Out of memory in convert

safe is the default profile and should handle the largest files (≈1 GB compressed) on any host via DuckDB spill-to-disk. If you still observe OOM:

  • Confirm you're on the default profile: drop --profile <name> to inherit safe.
  • Lower the memory cap so DuckDB spills earlier: --max-memory-mb 2048.
  • Pre-split very large gz files: --split-size 256mb (produces numbered parquets per chunk).
  • Isolate the suspect file with --input-file <rel-path> and retry.

See docs/operations/low-memory.md for the full runbook.

Verify appears to slow down over time

Expected when remaining files are larger and id-hash is enabled. Progress is item-based, not byte-based.

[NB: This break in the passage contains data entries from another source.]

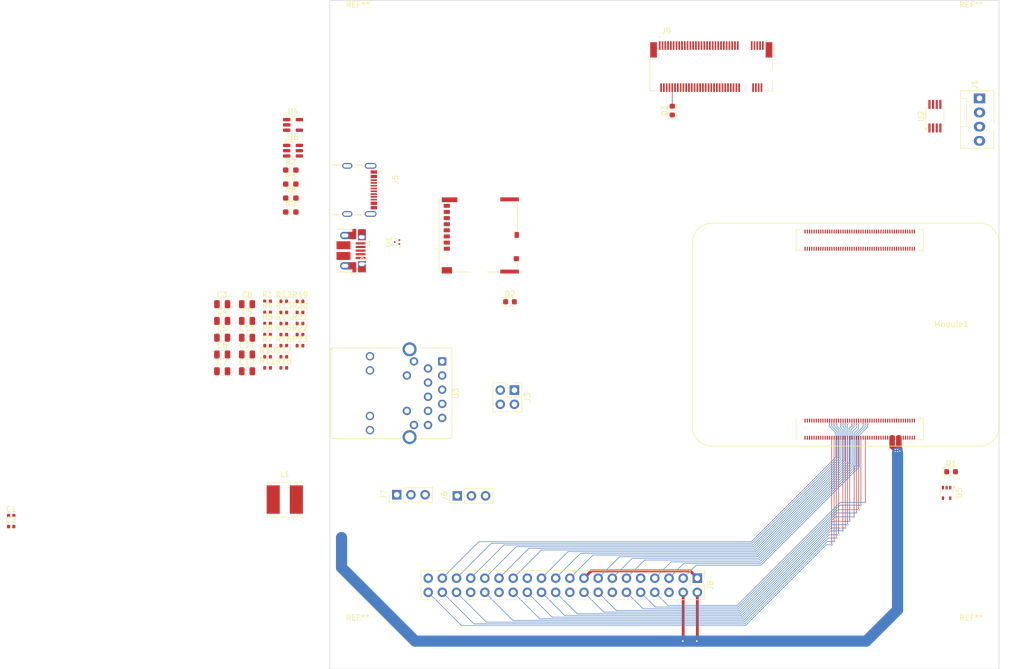
<source format=kicad_pcb>
(kicad_pcb
	(version 20240108)
	(generator "pcbnew")
	(generator_version "8.0")
	(general
		(thickness 1.6)
		(legacy_teardrops no)
	)
	(paper "A4")
	(title_block
		(title "V1 - CM4 Board")
		(date "2024-11-07")
		(rev "V0.1")
		(company "Rapid Analysis")
		(comment 1 "Author: Asad Imran")
	)
	(layers
		(0 "F.Cu" signal)
		(31 "B.Cu" signal)
		(32 "B.Adhes" user "B.Adhesive")
		(33 "F.Adhes" user "F.Adhesive")
		(34 "B.Paste" user)
		(35 "F.Paste" user)
		(36 "B.SilkS" user "B.Silkscreen")
		(37 "F.SilkS" user "F.Silkscreen")
		(38 "B.Mask" user)
		(39 "F.Mask" user)
		(40 "Dwgs.User" user "User.Drawings")
		(41 "Cmts.User" user "User.Comments")
		(42 "Eco1.User" user "User.Eco1")
		(43 "Eco2.User" user "User.Eco2")
		(44 "Edge.Cuts" user)
		(45 "Margin" user)
		(46 "B.CrtYd" user "B.Courtyard")
		(47 "F.CrtYd" user "F.Courtyard")
		(48 "B.Fab" user)
		(49 "F.Fab" user)
		(50 "User.1" user)
		(51 "User.2" user)
		(52 "User.3" user)
		(53 "User.4" user)
		(54 "User.5" user)
		(55 "User.6" user)
		(56 "User.7" user)
		(57 "User.8" user)
		(58 "User.9" user)
	)
	(setup
		(stackup
			(layer "F.SilkS"
				(type "Top Silk Screen")
			)
			(layer "F.Paste"
				(type "Top Solder Paste")
			)
			(layer "F.Mask"
				(type "Top Solder Mask")
				(thickness 0.01)
			)
			(layer "F.Cu"
				(type "copper")
				(thickness 0.035)
			)
			(layer "dielectric 1"
				(type "core")
				(thickness 1.51)
				(material "FR4")
				(epsilon_r 4.5)
				(loss_tangent 0.02)
			)
			(layer "B.Cu"
				(type "copper")
				(thickness 0.035)
			)
			(layer "B.Mask"
				(type "Bottom Solder Mask")
				(thickness 0.01)
			)
			(layer "B.Paste"
				(type "Bottom Solder Paste")
			)
			(layer "B.SilkS"
				(type "Bottom Silk Screen")
			)
			(copper_finish "None")
			(dielectric_constraints no)
		)
		(pad_to_mask_clearance 0)
		(allow_soldermask_bridges_in_footprints no)
		(pcbplotparams
			(layerselection 0x00010fc_ffffffff)
			(plot_on_all_layers_selection 0x0000000_00000000)
			(disableapertmacros no)
			(usegerberextensions no)
			(usegerberattributes yes)
			(usegerberadvancedattributes yes)
			(creategerberjobfile yes)
			(dashed_line_dash_ratio 12.000000)
			(dashed_line_gap_ratio 3.000000)
			(svgprecision 4)
			(plotframeref no)
			(viasonmask no)
			(mode 1)
			(useauxorigin no)
			(hpglpennumber 1)
			(hpglpenspeed 20)
			(hpglpendiameter 15.000000)
			(pdf_front_fp_property_popups yes)
			(pdf_back_fp_property_popups yes)
			(dxfpolygonmode yes)
			(dxfimperialunits yes)
			(dxfusepcbnewfont yes)
			(psnegative no)
			(psa4output no)
			(plotreference yes)
			(plotvalue yes)
			(plotfptext yes)
			(plotinvisibletext no)
			(sketchpadsonfab no)
			(subtractmaskfromsilk no)
			(outputformat 1)
			(mirror no)
			(drillshape 1)
			(scaleselection 1)
			(outputdirectory "")
		)
	)
	(net 0 "")
	(net 1 "GND")
	(net 2 "/RUN_PG")
	(net 3 "/CM4_3V3")
	(net 4 "/SD_DAT1")
	(net 5 "/SD_CLK")
	(net 6 "/SD_DAT0")
	(net 7 "/SD_DAT2")
	(net 8 "/SD_CMD")
	(net 9 "/SD_DAT3")
	(net 10 "/SD_PWR")
	(net 11 "Net-(D1-K)")
	(net 12 "Net-(D2-K)")
	(net 13 "Net-(C2-Pad1)")
	(net 14 "Net-(C4-Pad1)")
	(net 15 "/AnalogIP1")
	(net 16 "/AnalogIP0")
	(net 17 "Net-(U6-SW)")
	(net 18 "/Global_EN")
	(net 19 "/CM4_5V")
	(net 20 "/USB2_P")
	(net 21 "/BT_nDisable")
	(net 22 "/USB_OTG_ID")
	(net 23 "/GPIO19")
	(net 24 "/GPIO11")
	(net 25 "/GPIO7")
	(net 26 "/GPIO15")
	(net 27 "/GPIO26")
	(net 28 "/GPIO14")
	(net 29 "/nRPIBOOT")
	(net 30 "/GPIO18")
	(net 31 "/nPI_LED_PWR")
	(net 32 "/GPIO17")
	(net 33 "/GPIO16")
	(net 34 "/GPIO22")
	(net 35 "/GPIO24")
	(net 36 "/USB2_N")
	(net 37 "/WiFi_nDisable")
	(net 38 "/GPIO23")
	(net 39 "/GPIO9")
	(net 40 "/GPIO10")
	(net 41 "/GPIO8")
	(net 42 "/EEPROM_nWP")
	(net 43 "/GPIO12")
	(net 44 "/ID_SD")
	(net 45 "/ID_SC")
	(net 46 "/GPIO27")
	(net 47 "/GPIO13")
	(net 48 "/GPIO20")
	(net 49 "/GPIO4")
	(net 50 "/GPIO6")
	(net 51 "/GPIO25")
	(net 52 "/GPIO5")
	(net 53 "/GPIO21")
	(net 54 "/GPIO2")
	(net 55 "/SD_PWR_ON")
	(net 56 "/Reserved")
	(net 57 "/GPIO3")
	(net 58 "/SCL0")
	(net 59 "/SD_VDD_Override")
	(net 60 "/SDA0")
	(net 61 "Net-(C5-Pad2)")
	(net 62 "/PWR_3V3")
	(net 63 "/LED1")
	(net 64 "Net-(J1-Pin_4)")
	(net 65 "Net-(J1-Pin_3)")
	(net 66 "unconnected-(J2-ID-Pad4)")
	(net 67 "Net-(J2-VBUS)")
	(net 68 "/TR0_TAP")
	(net 69 "/TR2_TAP")
	(net 70 "/TR3_TAP")
	(net 71 "/TR1_TAP")
	(net 72 "Net-(J4-DET_A)")
	(net 73 "/ETH_LEDG")
	(net 74 "/ETH_LEDY")
	(net 75 "Net-(J4-DET_B)")
	(net 76 "/TRD2_N")
	(net 77 "/TRD3_P")
	(net 78 "/TRD3_N")
	(net 79 "/TRD0_N")
	(net 80 "/TRD2_P")
	(net 81 "/TRD1_P")
	(net 82 "/TRD1_N")
	(net 83 "unconnected-(J5-DN1-PadA7)")
	(net 84 "unconnected-(J5-DP1-PadA6)")
	(net 85 "unconnected-(J5-SBU2-PadB8)")
	(net 86 "Net-(J5-CC2)")
	(net 87 "Net-(J5-CC1)")
	(net 88 "unconnected-(J5-SBU1-PadA8)")
	(net 89 "unconnected-(J5-DN2-PadB7)")
	(net 90 "unconnected-(J5-DP2-PadB6)")
	(net 91 "Net-(J7-Pin_1)")
	(net 92 "unconnected-(Module1B-HDMI1_TX1_P-Pad152)")
	(net 93 "unconnected-(Module1B-HDMI0_TX0_P-Pad182)")
	(net 94 "unconnected-(Module1B-HDMI0_CLK_N-Pad190)")
	(net 95 "unconnected-(Module1B-DSI1_D1_P-Pad183)")
	(net 96 "unconnected-(Module1A-Ethernet_SYNC_OUT(1.8v)-Pad18)")
	(net 97 "unconnected-(Module1B-HDMI0_TX2_P-Pad170)")
	(net 98 "unconnected-(Module1B-CAM0_D1_N-Pad134)")
	(net 99 "unconnected-(Module1B-HDMI1_SCL-Pad147)")
	(net 100 "unconnected-(J9-Pad48)")
	(net 101 "unconnected-(J9-Pad29)")
	(net 102 "unconnected-(J9-Pad67)")
	(net 103 "unconnected-(Module1B-CAM0_C_P-Pad142)")
	(net 104 "unconnected-(Module1B-HDMI1_TX1_N-Pad154)")
	(net 105 "unconnected-(Module1A-Camera_GPIO-Pad97)")
	(net 106 "unconnected-(Module1B-HDMI0_TX0_N-Pad184)")
	(net 107 "unconnected-(Module1B-DSI0_D0_N-Pad157)")
	(net 108 "unconnected-(Module1B-HDMI1_TX2_N-Pad148)")
	(net 109 "unconnected-(Module1B-DSI1_D0_P-Pad177)")
	(net 110 "/TRD0_P")
	(net 111 "unconnected-(Module1A-SD_DAT6-Pad72)")
	(net 112 "unconnected-(J9-Pad5)")
	(net 113 "unconnected-(Module1B-CAM1_C_N-Pad127)")
	(net 114 "unconnected-(J9-Pad7)")
	(net 115 "unconnected-(J9-Pad30)")
	(net 116 "unconnected-(Module1B-CAM1_D0_P-Pad117)")
	(net 117 "unconnected-(Module1A-nEXTRST-Pad100)")
	(net 118 "unconnected-(Module1B-DSI1_D3_N-Pad194)")
	(net 119 "unconnected-(Module1B-CAM1_C_P-Pad129)")
	(net 120 "unconnected-(Module1B-CAM1_D0_N-Pad115)")
	(net 121 "unconnected-(Module1B-DSI1_D2_P-Pad195)")
	(net 122 "unconnected-(Module1B-DSI1_C_N-Pad187)")
	(net 123 "unconnected-(Module1B-DSI0_D1_P-Pad165)")
	(net 124 "unconnected-(Module1B-DSI0_D1_N-Pad163)")
	(net 125 "unconnected-(Module1B-CAM1_D2_N-Pad133)")
	(net 126 "unconnected-(Module1B-DSI1_D3_P-Pad196)")
	(net 127 "unconnected-(Module1A-SD_DAT4-Pad68)")
	(net 128 "unconnected-(Module1B-Reserved-Pad104)")
	(net 129 "unconnected-(Module1B-DSI0_C_P-Pad171)")
	(net 130 "unconnected-(Module1B-HDMI1_CLK_N-Pad166)")
	(net 131 "unconnected-(Module1B-HDMI0_CLK_P-Pad188)")
	(net 132 "unconnected-(Module1B-HDMI1_HOTPLUG-Pad143)")
	(net 133 "unconnected-(Module1A-Ethernet_nLED1(3.3v)-Pad19)")
	(net 134 "unconnected-(Module1B-HDMI1_SDA-Pad145)")
	(net 135 "unconnected-(Module1B-HDMI1_CEC-Pad149)")
	(net 136 "unconnected-(Module1B-HDMI0_TX2_N-Pad172)")
	(net 137 "unconnected-(J9-Pad54)")
	(net 138 "unconnected-(Module1B-Reserved-Pad106)")
	(net 139 "unconnected-(Module1B-HDMI0_CEC-Pad151)")
	(net 140 "unconnected-(Module1B-HDMI0_HOTPLUG-Pad153)")
	(net 141 "unconnected-(Module1B-CAM1_D2_P-Pad135)")
	(net 142 "unconnected-(J9-Pad31)")
	(net 143 "unconnected-(Module1B-HDMI1_TX2_P-Pad146)")
	(net 144 "unconnected-(Module1B-DSI1_C_P-Pad189)")
	(net 145 "unconnected-(Module1B-DSI1_D0_N-Pad175)")
	(net 146 "unconnected-(Module1B-CAM1_D3_P-Pad141)")
	(net 147 "unconnected-(Module1B-CAM1_D1_P-Pad123)")
	(net 148 "unconnected-(Module1B-HDMI1_TX0_P-Pad158)")
	(net 149 "unconnected-(Module1B-HDMI0_TX1_N-Pad178)")
	(net 150 "unconnected-(Module1B-CAM1_D1_N-Pad121)")
	(net 151 "unconnected-(Module1B-HDMI1_TX0_N-Pad160)")
	(net 152 "unconnected-(Module1B-HDMI0_TX1_P-Pad176)")
	(net 153 "unconnected-(Module1B-DSI1_D1_N-Pad181)")
	(net 154 "unconnected-(Module1A-Ethernet_SYNC_IN(1.8v)-Pad16)")
	(net 155 "unconnected-(Module1B-HDMI1_CLK_P-Pad164)")
	(net 156 "unconnected-(Module1A-SD_DAT7-Pad70)")
	(net 157 "unconnected-(Module1A-SD_DAT5-Pad64)")
	(net 158 "unconnected-(Module1B-CAM0_D0_N-Pad128)")
	(net 159 "unconnected-(Module1B-CAM0_D0_P-Pad130)")
	(net 160 "/PCIe_TX_P")
	(net 161 "unconnected-(Module1B-HDMI0_SDA-Pad199)")
	(net 162 "unconnected-(Module1B-CAM1_D3_N-Pad139)")
	(net 163 "unconnected-(Module1B-HDMI0_SCL-Pad200)")
	(net 164 "unconnected-(Module1B-CAM0_D1_P-Pad136)")
	(net 165 "unconnected-(Module1B-DSI0_D0_P-Pad159)")
	(net 166 "unconnected-(Module1B-DSI0_C_N-Pad169)")
	(net 167 "unconnected-(Module1B-VDAC_COMP-Pad111)")
	(net 168 "unconnected-(Module1B-DSI1_D2_N-Pad193)")
	(net 169 "unconnected-(Module1B-CAM0_C_N-Pad140)")
	(net 170 "unconnected-(J9-Pad11)")
	(net 171 "unconnected-(J9-Pad34)")
	(net 172 "unconnected-(J9-Pad19)")
	(net 173 "/PCIe_RX_N")
	(net 174 "unconnected-(J9-Pad68)")
	(net 175 "unconnected-(J9-Pad42)")
	(net 176 "unconnected-(J9-Pad28)")
	(net 177 "/PCIe_CLK_P")
	(net 178 "unconnected-(J9-Pad36)")
	(net 179 "unconnected-(J9-Pad35)")
	(net 180 "/PCIe_nRST")
	(net 181 "unconnected-(J9-Pad13)")
	(net 182 "unconnected-(J9-Pad58)")
	(net 183 "unconnected-(J9-Pad20)")
	(net 184 "unconnected-(J9-Pad40)")
	(net 185 "unconnected-(J9-Pad6)")
	(net 186 "unconnected-(J9-Pad26)")
	(net 187 "unconnected-(J9-Pad56)")
	(net 188 "unconnected-(J9-Pad25)")
	(net 189 "unconnected-(J9-Pad24)")
	(net 190 "unconnected-(J9-Pad8)")
	(net 191 "unconnected-(J9-Pad17)")
	(net 192 "unconnected-(J9-Pad44)")
	(net 193 "unconnected-(J9-Pad32)")
	(net 194 "/PCIe_CLK_nREQ")
	(net 195 "/PCIe_CLK_N")
	(net 196 "/PCIe_RX_P")
	(net 197 "unconnected-(J9-Pad23)")
	(net 198 "unconnected-(J9-Pad46)")
	(net 199 "/PCIe_TX_N")
	(net 200 "unconnected-(J9-Pad22)")
	(net 201 "unconnected-(J9-Pad38)")
	(net 202 "unconnected-(J9-Pad37)")
	(net 203 "/PI_nLED_Activity")
	(net 204 "unconnected-(Module1A-+1.8v_(Output)-Pad88)")
	(net 205 "unconnected-(Module1A-+1.8v_(Output)-Pad90)")
	(net 206 "Net-(U3-LEDG_K)")
	(net 207 "Net-(U3-LEDY_K)")
	(net 208 "Net-(R13-Pad2)")
	(net 209 "Net-(U6-BST)")
	(net 210 "Net-(U6-EN)")
	(net 211 "Net-(U6-FB)")
	(net 212 "unconnected-(U2-CLK-Pad7)")
	(net 213 "unconnected-(U2-nALERT-Pad8)")
	(net 214 "unconnected-(U3-TRD0+-Pad1)")
	(net 215 "unconnected-(U4-nFLG-Pad3)")
	(footprint "USB4105-GF-A:GCT_USB4105-GF-A" (layer "F.Cu") (at 93.1375 74.0225 -90))
	(footprint "Resistor_SMD:R_0402_1005Metric" (layer "F.Cu") (at 84.655 99.99))
	(footprint "Package_TO_SOT_SMD:Texas_DRT-3" (layer "F.Cu") (at 102.05 83.375 90))
	(footprint "Package_TO_SOT_SMD:SOT-353_SC-70-5" (layer "F.Cu") (at 200.6 128.4 -90))
	(footprint "Resistor_SMD:R_0402_1005Metric" (layer "F.Cu") (at 84.655 98))
	(footprint "Capacitor_SMD:C_0805_2012Metric" (layer "F.Cu") (at 70.705 94.53))
	(footprint "Resistor_SMD:R_0402_1005Metric" (layer "F.Cu") (at 78.835 96.01))
	(footprint "Resistor_SMD:R_0402_1005Metric" (layer "F.Cu") (at 78.835 99.99))
	(footprint "Capacitor_SMD:C_0805_2012Metric" (layer "F.Cu") (at 70.705 97.54))
	(footprint "Resistor_SMD:R_0402_1005Metric" (layer "F.Cu") (at 78.835 105.96))
	(footprint "Resistor_SMD:R_0402_1005Metric" (layer "F.Cu") (at 84.655 94.02))
	(footprint "Resistor_SMD:R_0603_1608Metric_Pad0.98x0.95mm_HandSolder" (layer "F.Cu") (at 83.005 70.47))
	(footprint "Package_TO_SOT_SMD:SOT-23-5" (layer "F.Cu") (at 83.405 62.365))
	(footprint "Capacitor_SMD:C_0805_2012Metric" (layer "F.Cu") (at 70.705 106.57))
	(footprint "Resistor_SMD:R_0402_1005Metric" (layer "F.Cu") (at 78.835 101.98))
	(footprint "LED_SMD:LED_0603_1608Metric" (layer "F.Cu") (at 151.4 59.8 90))
	(footprint "Package_SO:MSOP-8_3x3mm_P0.65mm" (layer "F.Cu") (at 198.5 60.8 90))
	(footprint "Resistor_SMD:R_0402_1005Metric" (layer "F.Cu") (at 81.745 101.98))
	(footprint "CM4IO:SDCARD_MOLEX_503398-1892" (layer "F.Cu") (at 116.6 82.2 90))
	(footprint "Capacitor_SMD:C_0805_2012Metric" (layer "F.Cu") (at 75.155 94.53))
	(footprint "Connector_PinHeader_2.54mm:PinHeader_1x03_P2.54mm_Vertical" (layer "F.Cu") (at 102.005 128.725 90))
	(footprint "Connector_PinHeader_2.54mm:PinHeader_2x20_P2.54mm_Vertical" (layer "F.Cu") (at 155.9 143.7 -90))
	(footprint "Resistor_SMD:R_0603_1608Metric_Pad0.98x0.95mm_HandSolder" (layer "F.Cu") (at 83.005 75.49))
	(footprint "Resistor_SMD:R_0603_1608Metric_Pad0.98x0.95mm_HandSolder" (layer "F.Cu") (at 83.005 78))
	(footprint "Connector_PinHeader_2.54mm:PinHeader_1x03_P2.54mm_Vertical" (layer "F.Cu") (at 112.85 128.925 90))
	(footprint "Resistor_SMD:R_0402_1005Metric" (layer "F.Cu") (at 84.655 96.01))
	(footprint "Capacitor_SMD:C_0402_1005Metric" (layer "F.Cu") (at 32.865 134.44))
	(footprint "MountingHole:MountingHole_3.2mm_M3" (layer "F.Cu") (at 95 155))
	(footprint "LED_SMD:LED_0603_1608Metric"
		(layer "F.Cu")
		(uuid "7cf2c260-2604-486b-9b5e-878871541d2e")
		(at 122.3 94.1)
		(descr "LED SMD 0603 (1608 Metric), square (rectangular) end terminal, IPC_7351 nominal, (Body size source: http://www.tortai-tech.com/upload/download/2011102023233369053.pdf), generated with kicad-footprint-generator")
		(tags "LED")
		(property "Reference" "D2"
			(at 0 -1.43 0)
			(layer "F.SilkS")
			(uuid "992ad514-c20f-451d-85cd-c143448721b0")
			(effects
				(font
					(size 1 1)
					(thickness 0.15)
				)
			)
		)
		(property "Value" "LED Green"
			(at 0 1.43 0)
			(layer "F.Fab")
			(uuid "3bc7e27c-5bf7-4c9d-a9b0-12994091b262")
			(effects
				(font
					(size 1 1)
					(thickness 0.15)
				)
			)
		)
		(property "Footprint" "LED_SMD:LED_0603_1608Metric"
			(at 0 0 0)
			(unlocked yes)
			(layer "F.Fab")
			(hide yes)
			(uuid "aa8bc2be-a791-4160-9fab-46ac9eb0570b")
			(effects
				(font
					(size 1.27 1.27)
					(thickness 0.15)
				)
			)
		)
		(property "Datasheet" "http://optoelectronics.liteon.com/upload/download/DS22-2000-226/LTST-S270KGKT.pdf"
			(at 0 0 0)
			(unlocked yes)
			(layer "F.Fab")
			(hide yes)
			(uuid "15e9d40d-6342-4799-b2b0-882315ac6cf3")
			(effects
				(font
					(size 1.27 1.27)
					(thickness 0.15)
				)
			)
		)
		(property "Description" ""
			(at 0 0 0)
			(unlocked yes)
			(layer "F.Fab")
			(hide yes)
			(uuid "5a566b3c-8860-4f6c-bcfc-4794764511f7")
			(effects
				(font
					(size 1.27 1.27)
					(thickness 0.15)
				)
			)
		)
		(property "Field4" "Digikey "
			(at 0 0 0)
			(unlocked yes)
			(layer "F.Fab")
			(hide yes)
			(uuid "4f692bf9-8519-4cac-981b-50235e023d6d")
			(effects
				(font
					(size 1 1)
					(thickness 0.15)
				)
			)
		)
		(property "Field5" "LTST-S270KGKT"
			(at 0 0 0)
			(unlocked yes)
			(layer "F.Fab")
			(hide yes)
			(uuid "66fc4354-a0ee-4183-be52-ae2bd9956087")
			(effects
				(font
					(size 1 1)
					(thickness 0.15)
				)
			)
		)
		(property "Field6" "SML-A12M8TT86N"
			(at 0 0 0)
			(unlocked yes)
			(layer "F.Fab")
			(hide yes)
			(uuid "ad3c3d2b-c360-4edb-8e03-9e31842ab509")
			(effects
				(font
					(size 1 1)
					(thickness 0.15)
				)
			)
		)
		(property "Field7" "Rohm"
			(at 0 0 0)
			(unlocked yes)
			(layer "F.Fab")
			(hide yes)
			(uuid "c957de93-d532-4c56-982c-98030f61dbae")
			(effects
				(font
					(size 1 1)
					(thickness 0.15)
				)
			)
		)
		(property "Field8" "650263301"
			(at 0 0 0)
			(unlocked yes)
			(layer "F.Fab")
			(hide yes)
			(uuid "31ce05a4-c409-4ed6-b8b7-75663c2b7a60")
			(effects
				(font
					(size 1 1)
					(thickness 0.15)
				)
			)
		)
		(property "Part Description" "	Green 572nm LED Indication - Discrete 2.2V 2-SMD, No Lead"
			(at 0 0 0)
			(unlocked yes)
			(layer "F.Fab")
			(hide yes)
			(uuid "44336068-96b2-4318-ad24-30e41687b705")
			(effects
				(font
					(size 1 1)
					(thickness 0.15)
				)
			)
		)
		(property ki_fp_filters "LED* LED_SMD:* LED_THT:*")
		(path "/755145dd-ae93-4d59-97eb-d89cab09ce4c")
		(sheetname "Root")
		(sheetfile "cm4-bare-minimum.kicad_sch")
		(attr smd)
		(fp_line
			(start -1.485 -0.735)
			(end -1.485 0.735)
			(stroke
				(width 0.12)
				(type solid)
			)
			(layer "F.SilkS")
			(uuid "718635d8-db74-4dd9-9e46-79fea4e08e1f")
		)
		(fp_line
			(start -1.485 0.735)
			(end 0.8 0.735)
			(stroke
				(width 0.12)
				(type solid)
			)
			(layer "F.SilkS")
			(uuid "4ff27b3d-9256-4c62-912f-d584cb38a4d8")
		)
		(fp_line
			(start 0.8 -0.735)
			(end -1.485 -0.735)
			(stroke
				(width 0.12)
				(type solid)
			)
			(layer "F.SilkS")
			(uuid "ec948ee4-a2b7-4e6d-81b4-2a4844be934c")
		)
		(fp_line
			(start -1.48 -0.73)
			(end 1.48 -0.73)
			(stroke
				(width 0.05)
				(type solid)
			)
			(layer "F.CrtYd")
			(uuid "59ba27eb-75ca-485a-8f59-ed3a34e0d78b")
		)
		(fp_line
			(start -1.48 0.73)
			(end -1.48 -0.73)
			(stroke
				(width 0.05)
				(type solid)
			)
			(layer "F.CrtYd")
			(uuid "accadea1-66a6-4d4b-bba4-3a2fd35ceb0e")
		)
		(fp_line
			(start 1.48 -0.73)
			(end 1.48 0.73)
			(stroke
				(width 0.05)
				(type solid)
			)
			(layer "F.CrtYd")
			(uuid "18ea65d6-f8a2-4503-884e-9959318fa935")
		)
		(fp_line
			(start 1.48 0.73)
			(end -1.48 0.73)
			(stroke
				(width 0.05)
				(type solid)
			)
			(layer "F.CrtYd")
			(uuid "3938b00
... [289843 chars truncated]
</source>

Mixed old/new metadata folders

Current canonical location is:

  • openalex-snapshot_metadata/

Expected structure:

  • openalex-snapshot_metadata/reports/ — latest report per command
  • openalex-snapshot_metadata/archived/<timestamp>/ — previous runs
  • openalex-snapshot_metadata/download/download.log
  • openalex-snapshot_metadata/<dataset>/schemata/
  • openalex-snapshot_metadata/<dataset>/convert/
  • openalex-snapshot_metadata/<dataset>/conversion-verify/
  • openalex-snapshot_metadata/<dataset>/index/
  • openalex-snapshot_metadata/<dataset>/index-verify/

Schema errors around nested types

Ensure canonical schema cache exists:

  • .<dataset>_metadata/schemata/unified_schema.csv

If stale, re-run with schema refresh options.